Multiple myeloma (MM) is a cancer characterized by clonal proliferation of plasma cells in the bone marrow. The worldwide incidence of MM amounted to over 176,000 cases and mortality was over 117,000 patients for the year 2020 (1). Therapeutic strategies for MM have changed dramatically in the last 15 years due to the advent of proteasome inhibitors and immunomodulatory imide drugs (IMiDs). Furthermore, in the last 10 years, 7 new drugs carfilzomib, pomalidomide (IMiDs), panobinostat (histone deacetylase inhibitor), ixazomib (proteasome inhibitor), and elotuzumab, daratumumab, and isatuximab (immunostimulatory monoclonal antibodies) have been newly approved for the treatment of this disease. The overall survival has improved for patients with MM, although some still present with a poor prognosis, depending on the presence of genetic abnormalities, including t(4;14), t(14;16), (14;20), del 17p, p53 mutation, and gain 1q (2,3).

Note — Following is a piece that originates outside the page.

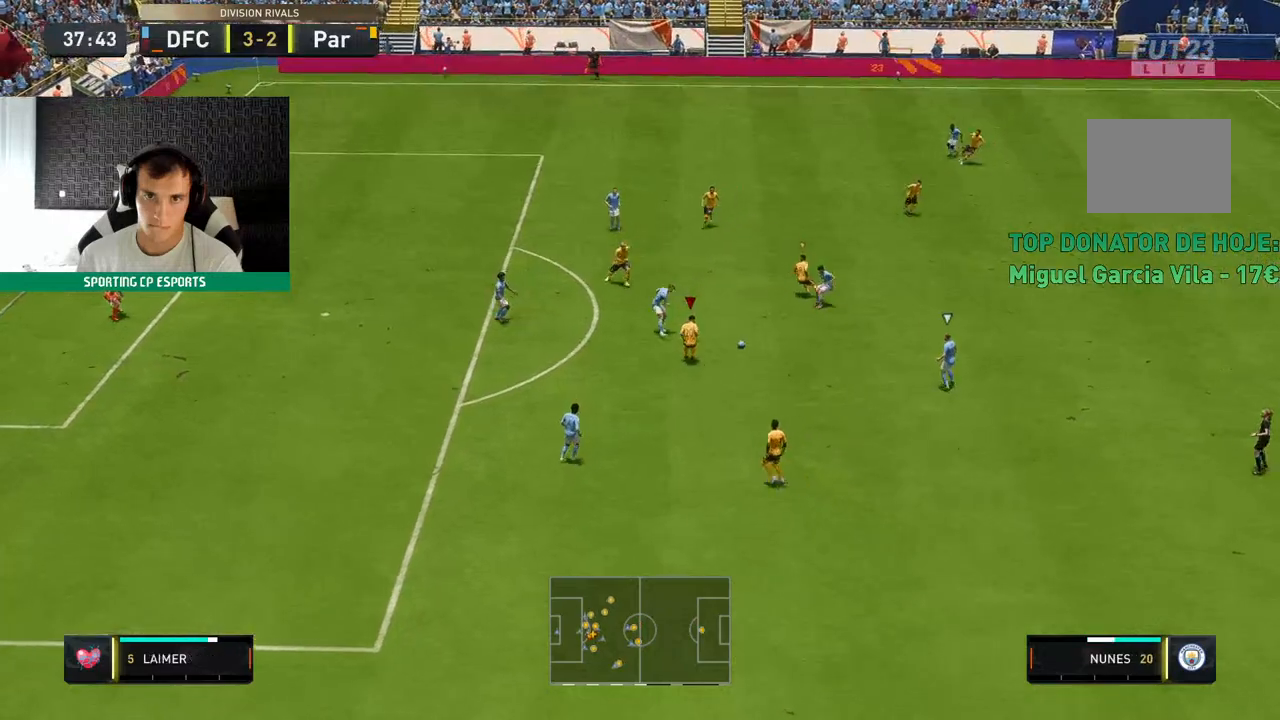
{"dt_ms": 500, "buttons": ["R2"], "left_stick": "down-left", "events": []}
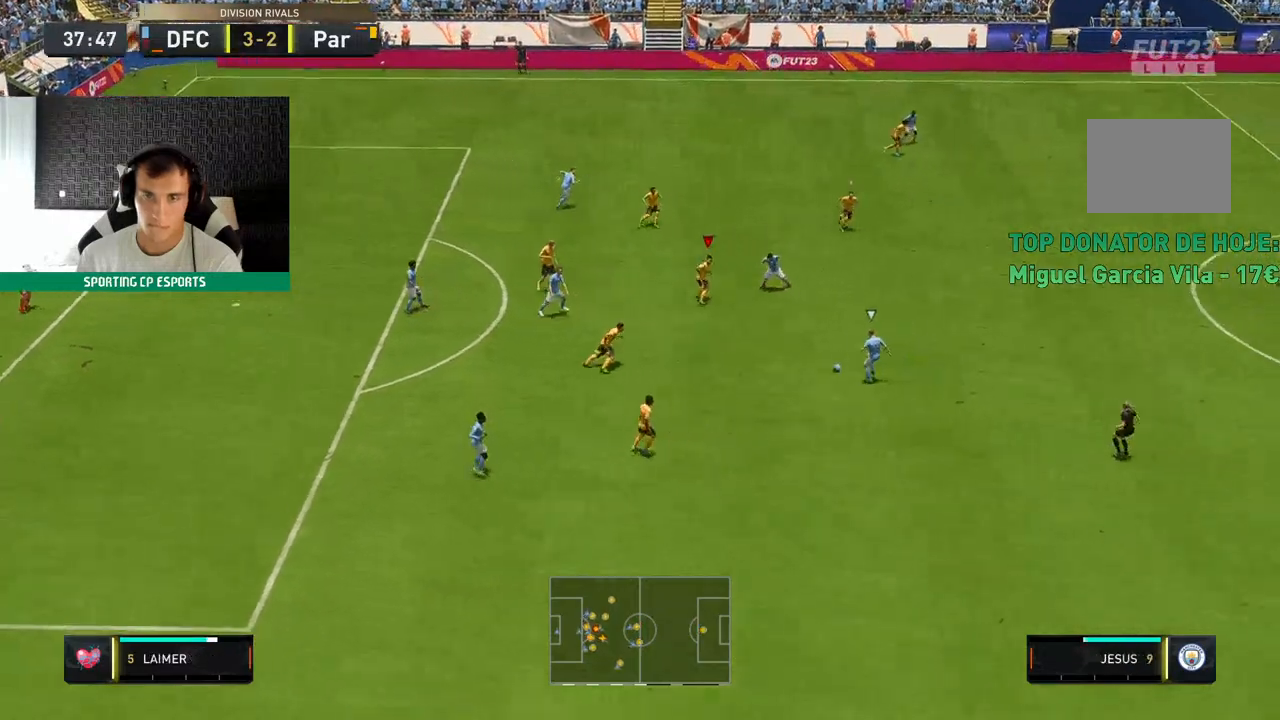
{"dt_ms": 500, "buttons": ["L2", "R2"], "left_stick": "left", "events": [[217, "left_stick", "center"], [317, "left_stick", "up-left"], [333, "L1", "down"], [333, "L2", "down"], [383, "L1", "up"], [450, "left_stick", "left"]]}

Patients with MM often present with disease-related complications, including hypercalcemia, renal insufficiency, anemia, and bone lesions (4). However, hyperammonemia is a rarely reported complication of MM and is associated with high mortality (5). Furthermore, knowledge is scarce concerning the treatment effect of newly approved drugs on MM patients with hyperammonemia.

We herein report three MM patients who displayed a consciousness disorder evoked by hyperammonemia and who were treated with the aforementioned new therapeutic agents.

Case Reports

Case 1

A 75-year-old female was referred to our hospital for further treatment of IgG-κ-type MM with t(4;14), gain 1q, and revised international staging system (R-ISS) II. She had previously been treated with bortezomib-melphalan-prednisolone (VMP), lenalidomide-dexamethasone (Ld), pomalidomide-dexamethasone (Pd), bortezomib-dexamethasone (Bd), and panobinostat-bortezomib-dexamethasone, in this order, for two years and six months. However, the disease continued to progress, and we consequently administered carfilzomib-lenalidomide-dexamethasone (KRd) as a sixth treatment.

The day after the administration of KRd, the patient presented with a disorder of consciousness. Electroencephalography revealed triphasic waves (Fig. 1), and the level of serum ammonia increased to as high as 268.6 μg/dL. No other causes existed for the consciousness disorder according to a blood examination and computed tomography (CT) of the brain. We therefore deemed the consciousness symptoms to have been caused by hyperammonemia, which was treated using a branched-chain amino acid (BCAA) agent in parallel with KRd treatment.

Figure 1. Electroencephalogram findings for Case 1. Electroencephalography revealed triphasic waves that implied metabolic abnormalities, such as hyperammonemia.

The level of serum ammonia gradually decreased, and her consciousness improved to a certain extent. However, the patient's general condition deteriorated quickly with the progression of MM, and she ultimately passed away seven days after the administration of KRd (Fig. 2a).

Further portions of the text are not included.